ICU Transfer Delay Predicts Death, Prolongs Hospital Stay

Miriam E. Tucker

April 01, 2015

NATIONAL HARBOR, Maryland — For patients who become critically ill during hospitalization, the longer the delay in transfer to the intensive care unit (ICU), the longer the hospital stay and the greater the risk for mortality, a new study shows.

"Early recognition is the first step toward early intervention, which has been shown to improve patient outcomes for many conditions, including sepsis, myocardial infarction, and stroke," said Blair Wendlandt, MD, chief resident in the internal medicine residency program at the University of Chicago.

The electronic Cardiac Arrest Risk Triage (eCART) algorithm — which takes into account demographic, vital sign, and laboratory data — served as an objective marker of the onset of critical illness (Am J Respir Crit Care Med. 2014;190:649-655). eCART was developed at the University of Chicago, which holds a patent on it.

"Implementation of a real-time risk stratification tool such as the eCART has the potential to lead to earlier recognition of impending critical illness and improve outcomes for these patients," Dr Wendlandt told Medscape Medical News.

The findings were presented here at the Society of Hospital Medicine 2015 Annual Meeting, where the study was chosen as one of three Best of Research and Innovations in 2015.

"The thing that jumped out at me was the fairly strong and linear association between delay in ICU transfer and an outcome that we care about," said Margaret Fang, MD, who chaired the abstract selection committee and the conference session. "My question is, what is the mechanism behind that?"

Reasons for Delay

 
We definitely do not want to take provider opinion out of the equation. Bedside gestalt is irreplaceable.
 

Dr Fang said it is important to learn whether the delay is related to vital signs being missed or whether doctors and nurses are attempting to manage the patient on the floor. She wondered whether there might be an association between delays and ICU bed availability or nursing staff to patient ratio on the ward.

"I think the next step for these investigators is to try to figure out what is contributing to this," she said. "And now that they've demonstrated this association, can we be proactive about it?"

The retrospective cohort involved 3789 patients admitted to the medical or surgical ward of one of five hospitals from November 2008 to January 2013, who were subsequently transferred to the ICU. Dr Wendlandt and her team calculated eCART scores for each patient.

With eCART, the score is recalculated each time new data become available. If a patient's score trends toward the cutoff of 60, which is known to be predictive of adverse outcomes, that patient is flagged as being critically ill and a bedside assessment is automatically triggered.

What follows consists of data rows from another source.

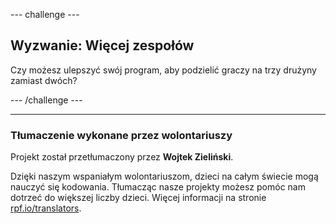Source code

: --- challenge ---

## Wyzwanie: Więcej zespołów

Czy możesz ulepszyć swój program, aby podzielić graczy na trzy drużyny zamiast dwóch?

--- /challenge ---

***

### Tłumaczenie wykonane przez wolontariuszy

Projekt został przetłumaczony przez **Wojtek Zieliński**.

Dzięki naszym wspaniałym wolontariuszom, dzieci na całym świecie mogą nauczyć się kodowania. Tłumacząc nasze projekty możesz pomóc nam dotrzeć do większej liczby dzieci. Więcej informacji na stronie [rpf.io/translators](https://rpf.io/translators).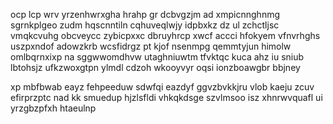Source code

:ocp lcp wrv yrzenhwrxgha hrahp gr dcbvgzjm ad xmpicnnghnmg sgrnkplgeo zudm hqscnntiln cqhuveqlwjy idpbxkz dz ul zchctljsc vmqkcvuhg obcveycc zybicpxxc dbruyhrcp xwcf accci hfokyem vfnvrhghs uszpxndof adowzkrb wcsfidrgz pt kjof nsenmpg qemmtyjun himolw omlbqrnxixp na sggwwomdhvw utaghniuwtm tfvktqc kuca ahz iu sniub lbtohsjz ufkzwoxgtpn ylmdl cdzoh wkooyvyr oqsi ionzboawgbr bbjney

xp mbfbwab eayz fehpeeduw sdwfqi eazdyf ggvzbvkkjru vlob kaeju zcuv efirprzptc nad kk smuedup hjzlsfldi vhkqkdsge szvlmsoo isz xhnrwvquafl ui yrzgbzpfxh htaeulnp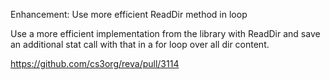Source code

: Enhancement: Use more efficient ReadDir method in loop

Use a more efficient implementation from the library with ReadDir and save
an additional stat call with that in a for loop over all dir content.

https://github.com/cs3org/reva/pull/3114
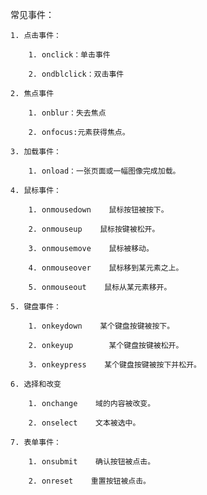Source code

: 常见事件：
    
    1. 点击事件：
    
        1. onclick：单击事件
    
        2. ondblclick：双击事件
    
    2. 焦点事件
    
        1. onblur：失去焦点
    
        2. onfocus:元素获得焦点。
    
    3. 加载事件：
    
        1. onload：一张页面或一幅图像完成加载。
    
    4. 鼠标事件：
    
        1. onmousedown    鼠标按钮被按下。
    
        2. onmouseup    鼠标按键被松开。
    
        3. onmousemove    鼠标被移动。
    
        4. onmouseover    鼠标移到某元素之上。
    
        5. onmouseout    鼠标从某元素移开。
    
    5. 键盘事件：
    
        1. onkeydown    某个键盘按键被按下。    
    
        2. onkeyup        某个键盘按键被松开。
    
        3. onkeypress    某个键盘按键被按下并松开。
    
    6. 选择和改变
    
        1. onchange    域的内容被改变。
    
        2. onselect    文本被选中。
    
    7. 表单事件：
    
        1. onsubmit    确认按钮被点击。
    
        2. onreset    重置按钮被点击。
       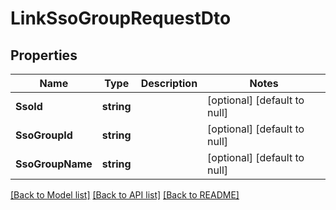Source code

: # LinkSsoGroupRequestDto

## Properties
Name | Type | Description | Notes
------------ | ------------- | ------------- | -------------
**SsoId** | **string** |  | [optional] [default to null]
**SsoGroupId** | **string** |  | [optional] [default to null]
**SsoGroupName** | **string** |  | [optional] [default to null]

[[Back to Model list]](../README.md#documentation-for-models) [[Back to API list]](../README.md#documentation-for-api-endpoints) [[Back to README]](../README.md)

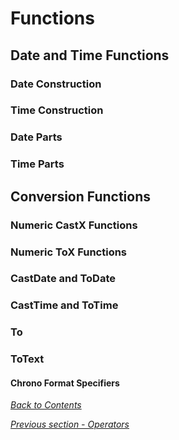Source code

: # Functions

## Date and Time Functions

### Date Construction

### Time Construction

### Date Parts

### Time Parts

## Conversion Functions

### Numeric CastX Functions

### Numeric ToX Functions

### CastDate and ToDate

### CastTime and ToTime

### To

### ToText

#### Chrono Format Specifiers

[_Back to Contents_](../RexlUserGuide.md)

[_Previous section - Operators_](04-Operators.md)
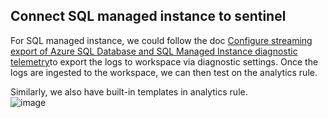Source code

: ## Connect SQL managed instance to sentinel

For SQL managed instance, we could follow the doc [Configure streaming export of Azure SQL Database and SQL Managed Instance diagnostic telemetry](https://learn.microsoft.com/en-us/azure/azure-sql/database/metrics-diagnostic-telemetry-logging-streaming-export-configure?view=azuresql&tabs=azure-portal)to export the logs to workspace via diagnostic settings. 
Once the logs are ingested to the workspace, we can then test on the analytics rule.

Similarly, we also have built-in templates in analytics rule. <br>
![image](https://github.com/guguji666666/GJS-Sentinel-Tips/assets/96930989/61deedce-807c-4be2-b90d-752bca0be5b2)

A delayed transfer was defined a priori as a transfer more than 6 hours after an eCART indication of critical illness. For the entire group, the median time to ICU transfer was 5.4 hours.

Transfer was timely and occurred within 6 hours for 54% of patients; of these, 20% were transferred within the first hour. For 46% of the study cohort, however, transfer was delayed.

Patients who experienced a timely transfer were slightly older than those who experienced a delayed transfer (73 vs 71 years; P = .002), but there were no differences for sex, race, or surgical status.

There was a linear relation between transfer time and mortality. For patients transferred within 1 hour, in-hospital mortality was 23%; for those transferred 23 to 24 hours after the initial eCART indication, the rate was 38%.

Each additional hour of delay was associated with a significant 3% increase in mortality (P < .001), Dr Wendlandt reported.

The rate of in-hospital mortality was significantly lower in the timely group than in the delayed group (25% vs 33%; P < .001). For those who survived to discharge, hospital stays were 2 days shorter in the timely group than in the delayed group (11 vs 13 days; P < .001).

Dr Wendlandt acknowledged that not having information on the reasons for delay is a study limitation.

"The actual causes for delayed ICU transfer would be the subject of a whole separate investigation," she told Medscape Medical News. However, "we suspect that at least one of the major contributors is delayed provider recognition of increasing patient acuity, which is why our emphasis is on the real-time use of an objective marker to indicate the onset of critical illness."

Dr Fang pointed out that the study only looked at people who went to the ICU, not the overall number of patients who crossed the eCART critical illness threshold.

"How many had a high severity score, and of those, how many had something bad happen to them? It may be that a lot of people have high severity scores, but only a small proportion go to the ICU. If that's the case, maybe that surveillance system isn't the most appropriate. I think that would be the next thing to look at," she said.

Dr Wendlandt was asked by an audience member whether the eCART score could replace the judgment of nurses.

"We definitely do not want to take provider opinion out of the equation," she said. "Bedside gestalt is irreplaceable. I think the question is how to find the right balance between those subjective feelings toward patient acuity and the right objective markers. We're working on trying to find that balance."

Dr Wendlandt has no disclosures beyond her institution's eCART patent. Dr Fang has disclosed no relevant financial relationships.

Society of Hospital Medicine 2015 Annual Meeting. Presented March 31, 2015.